ALBUM REVIEW: The Mountain Goats’ ‘In League with Dragons’ has quality, but few dragons

When The Mountain Goats announced In League with Dragons, and you saw that the announcement was sponsored by Dungeons & Dragons publisher Wizards of the Coast, you may have made some assumptions. You may have been expecting a concept album set on Toril, full of songs about the gods and heroes of Faerûn. Unfortunately, if that was your expectation, you failed your perception check. The album is not that by a long shot.

In League With Dragons
The Mountain Goats
Merge Records, April 26

Frontman John Darnielle has been upfront in interviews that—while the album’s loose narrative about a wizard defending a town from a dragon takes inspiration from D&D among other fictional works—it’s set in the modern world and it’s not centered on Dungeons and Dragons.

It’s not really a concept album in the traditional sense and there’s no plot. Without knowing the titles of the album or the songs, you’d be forgiven if you didn’t realize there was any fantasy connection at all. It could just as easily be allegory.

That’s not to say In League With Dragons is bad. The record is a brilliant album—among the best in Darnielle’s discography.

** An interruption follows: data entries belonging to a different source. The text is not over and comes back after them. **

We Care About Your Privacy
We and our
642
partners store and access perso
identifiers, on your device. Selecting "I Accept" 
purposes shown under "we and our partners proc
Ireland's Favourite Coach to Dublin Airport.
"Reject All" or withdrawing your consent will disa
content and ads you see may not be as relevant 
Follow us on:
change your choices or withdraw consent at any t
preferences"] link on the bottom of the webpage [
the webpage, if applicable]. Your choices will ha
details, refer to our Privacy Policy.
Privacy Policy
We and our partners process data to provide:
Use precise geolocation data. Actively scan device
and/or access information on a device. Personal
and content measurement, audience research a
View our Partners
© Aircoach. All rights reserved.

As expected from a songwriter and novelist of Darnielle’s caliber, the lyrics are top-notch. While the wizard-and-dragon theme may not come through, the songs stand alone fabulously.

“Doc Gooden,” for example, is actually as much about baseball as the title suggests—Dwight “Doc” Gooden was a pitcher for the Mets through the ’80s. It’s about a player whose star is fading, telling a better story than most baseball movies. And it admirably cribs the LL Cool J line “Don’t call it a comeback / I’ve been here for years.”

Notably, however, what really stand out are the arrangements and the band’s supporting cast is at the top of its game.

“Done Bleeding” opens the album with a prominent bass line and pounding percussion, unusual and welcome for a band that usually downplays drums in favor of guitar. “Younger” takes a step further, adding an orchestral richness and complexity to prominent percussion and a simple three-note piano refrain. The non-gratuitous saxophone solo at the end doesn’t hurt either.

Even more impressively, the band nails entirely separate genres as easily as their more standard fare. The title track is very much a country song. It has all the twangy trappings, up to and including slide guitar, and it still works as well as the rest.

Hopefully the very devoted Mountain Goats fans aren’t put off by the successful thematic deception roll, or the changes in sound after nearly 25 years. It’s not as drastic as the gradual polishing of their sound from the band’s low-fi solo act roots, and they’re all very much Mountain Goats songs in every way that counts.

Maybe the band’s 18th album will be set on the Prime Material plane. There’s still time for that Celtic-tinged ballad about wood elves that practically writes itself.